Frank R. Kemerer, who wrote “William
Wayne Justice: A Judicial Biography” (1991), said in an interview on
Wednesday, “He had a transcendent value, which was to advance human
dignity and provide a measure of basic fairness.”
In many cases
Judge Justice challenged official intransigence by applying the known
law of the land, as he did in 1971 when he told school districts in
East Texas to obey the law by integrating. Even 17 years after the United States Supreme Court
ordered schools to be integrated, it was not unusual for students in
all-black schools to have outhouses rather than indoor restrooms.
Other
cases lacked precedent. In 1978, Judge Justice struck down a Texas law
that let public school districts charge tuition for the children of
illegal immigrants. When the ruling was upheld 5 to 4 by the Supreme Court in 1982, millions of children had the right to a free education.
“There
was absolutely no case law on it,” Judge Justice said in an interview
with The Star-Telegram in 1998. “I found no case, no statute that
covered the point of law that I had to decide.

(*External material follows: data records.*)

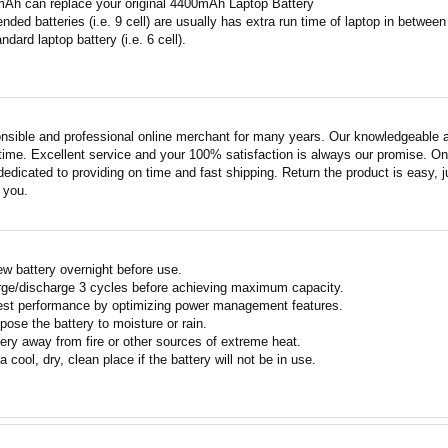
mAh can replace your original 4400mAh Laptop Battery
ended batteries (i.e. 9 cell) are usually has extra run time of laptop in betwe
ndard laptop battery (i.e. 6 cell).
nsible and professional online merchant for many years. Our knowledgeable an
ime. Excellent service and your 100% satisfaction is always our promise. Onli
edicated to providing on time and fast shipping. Return the product is easy, ju
o you.
w battery overnight before use.
rge/discharge 3 cycles before achieving maximum capacity.
est performance by optimizing power management features.
pose the battery to moisture or rain.
ery away from fire or other sources of extreme heat.
a cool, dry, clean place if the battery will not be in use.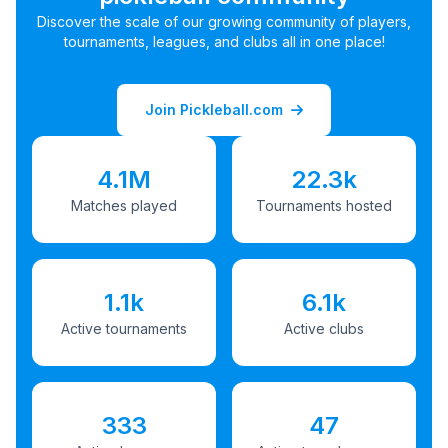
Discover the scale of our growing community of players,
tournaments, leagues, and clubs all in one place!
Join Pickleball.com
4.1M
22.3k
Matches played
Tournaments hosted
1.1k
6.1k
Active tournaments
Active clubs
333
47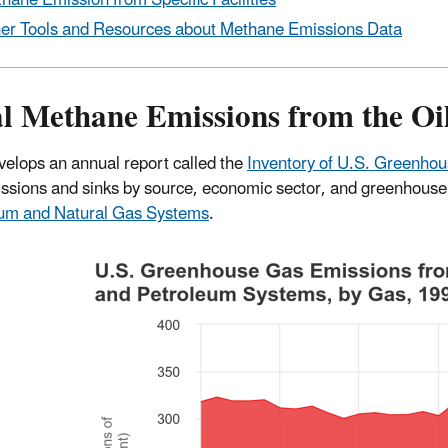
hane Emission from Specific Facilities
er Tools and Resources about Methane Emissions Data
al Methane Emissions from the Oi
elops an annual report called the
Inventory of U.S. Greenho
ssions and sinks by source, economic sector, and greenhouse 
eum and Natural Gas Systems
.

So I guess I made my own
little contribution.”
To many, Judge Justice defined the concept
of activist judge. In the early 1970s, he had his law clerks — many of
them from top law schools like Harvard and Stanford — sift through
hundreds of inmate letters complaining of cruel and unusual punishment
in Texas prisons. He pulled out eight and consolidated them into a
single action, then appointed a lawyer from the NAACP Legal Defense and
Educational Fund Inc., William Bennett Turner, to handle the case. He
asked the federal Justice Department to join with the inmates as a friend of the court.
The
state defended a prison system with two doctors for every 17,000
prisoners, where 2,000 inmates slept on the floor and where inmate
trustees, known as building tenders, essentially ran the cell blocks
through coercion. It contended that Texas had, in fact, the best penal
system in the nation.
In 1980, after a trial that lasted nearly a
year, Judge Justice ordered major changes in the state’s prison system.
In 1987, he held the state in contempt because the promised progress
had been so meager.
In 2002, after Texas had spent hundreds of
millions of dollars to build and improve prisons, Judge Justice
released the Texas penal system from federal oversight.